Flow map painting script/plugin for 3D Studio Max 2012 x64 and up - download

This hybrid of maxscript and plugin for 3D Studio Max 64 bit and up, is a project that I have been working on for a while. As of yet, it is still unfinished, but a great deal of the essential functionality has already been created, most importantly the actual painting part, and the code behind it.

Below is a video of the script in action, and footage captured inside UDK of the flow map being used to simulate lava flow. Of course, flow maps can be used for various other things, such as the distortion of maps to simulate effects like wind and hair.

Flow maps are a fairly new technology, having only been applied in a handful of games. A good example is left 4 dead 2, where Valve used flow maps to simulate the flow of water in a level-wide river, guiding the player around the generally confusing level. To create their flow maps, they created a custom plugin for Houdini, allowing them to literally "sculpt" their flow maps using fields of vectors, and then baking them out. However, this method requires not only the plugin for Houdini, but also a highly tesselated mesh.
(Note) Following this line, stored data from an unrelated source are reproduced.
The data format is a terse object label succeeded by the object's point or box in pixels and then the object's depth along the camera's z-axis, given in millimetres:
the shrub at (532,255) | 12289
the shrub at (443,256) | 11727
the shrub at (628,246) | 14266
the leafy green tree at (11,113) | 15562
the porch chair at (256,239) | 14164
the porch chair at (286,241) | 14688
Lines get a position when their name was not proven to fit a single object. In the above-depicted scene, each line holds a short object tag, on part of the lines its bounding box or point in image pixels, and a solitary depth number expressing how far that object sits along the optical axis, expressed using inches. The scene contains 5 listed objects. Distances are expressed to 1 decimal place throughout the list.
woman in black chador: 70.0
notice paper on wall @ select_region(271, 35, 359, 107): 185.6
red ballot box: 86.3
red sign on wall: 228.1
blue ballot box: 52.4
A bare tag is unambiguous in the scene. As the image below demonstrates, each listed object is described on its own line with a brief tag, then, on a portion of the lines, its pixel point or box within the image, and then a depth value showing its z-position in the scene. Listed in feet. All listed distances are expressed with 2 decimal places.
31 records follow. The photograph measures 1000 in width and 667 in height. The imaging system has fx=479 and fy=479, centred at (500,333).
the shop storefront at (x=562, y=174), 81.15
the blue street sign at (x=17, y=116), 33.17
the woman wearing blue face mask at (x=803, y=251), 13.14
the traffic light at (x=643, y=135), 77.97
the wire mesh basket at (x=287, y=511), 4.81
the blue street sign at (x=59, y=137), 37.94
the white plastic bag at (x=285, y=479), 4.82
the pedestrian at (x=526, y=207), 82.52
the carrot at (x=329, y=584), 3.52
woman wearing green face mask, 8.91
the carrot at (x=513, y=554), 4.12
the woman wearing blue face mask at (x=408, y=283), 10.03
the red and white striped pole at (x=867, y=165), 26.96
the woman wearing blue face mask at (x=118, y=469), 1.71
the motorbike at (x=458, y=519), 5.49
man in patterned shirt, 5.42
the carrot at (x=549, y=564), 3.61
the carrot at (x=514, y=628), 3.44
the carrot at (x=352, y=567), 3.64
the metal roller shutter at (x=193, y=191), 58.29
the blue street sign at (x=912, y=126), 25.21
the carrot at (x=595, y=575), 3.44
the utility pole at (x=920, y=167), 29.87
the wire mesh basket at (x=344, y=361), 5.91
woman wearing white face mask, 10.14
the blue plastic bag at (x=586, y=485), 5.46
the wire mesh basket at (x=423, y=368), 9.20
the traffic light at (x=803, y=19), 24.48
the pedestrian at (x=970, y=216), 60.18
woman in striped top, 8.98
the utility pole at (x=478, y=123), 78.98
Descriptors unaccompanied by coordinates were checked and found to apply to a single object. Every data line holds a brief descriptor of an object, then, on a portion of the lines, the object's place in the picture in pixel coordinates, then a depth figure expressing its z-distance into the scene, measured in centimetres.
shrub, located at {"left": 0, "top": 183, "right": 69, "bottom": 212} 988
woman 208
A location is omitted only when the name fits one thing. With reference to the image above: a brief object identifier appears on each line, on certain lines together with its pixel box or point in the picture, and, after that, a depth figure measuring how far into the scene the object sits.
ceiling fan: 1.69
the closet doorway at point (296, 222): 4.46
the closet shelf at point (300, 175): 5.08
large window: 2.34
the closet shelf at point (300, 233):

I saw their tech demo on this and wanted to try out flow maps myself. However, since I did not have access to the Houdini plugin Valve created, I was faced with the problem of creating the flow maps; without a sort of technology like Valve's plugin, creating them is next to impossible, since painting software does not allow for painting with vectors. So, I decided I wanted to create my own version of Valve's technology. I was quickly faced with the problem of performance, though: requiring a highly tesselated mesh, the normal sculpting method severely limited the amount of detail the flow maps could contain. Since I wanted to push flow map creation to the next level, I opted for pixel painting instead. So, I started working on a hybrid script that used plugin code to calculate and apply the calculated vectors in real-time, allowing the user to paint in the viewport, on their low poly mesh. The biggest advantage to this is that a highly tesselated mesh is not necessary, and pixel painting is highly performant, even though 3D Studio Max isn't exactly built for it.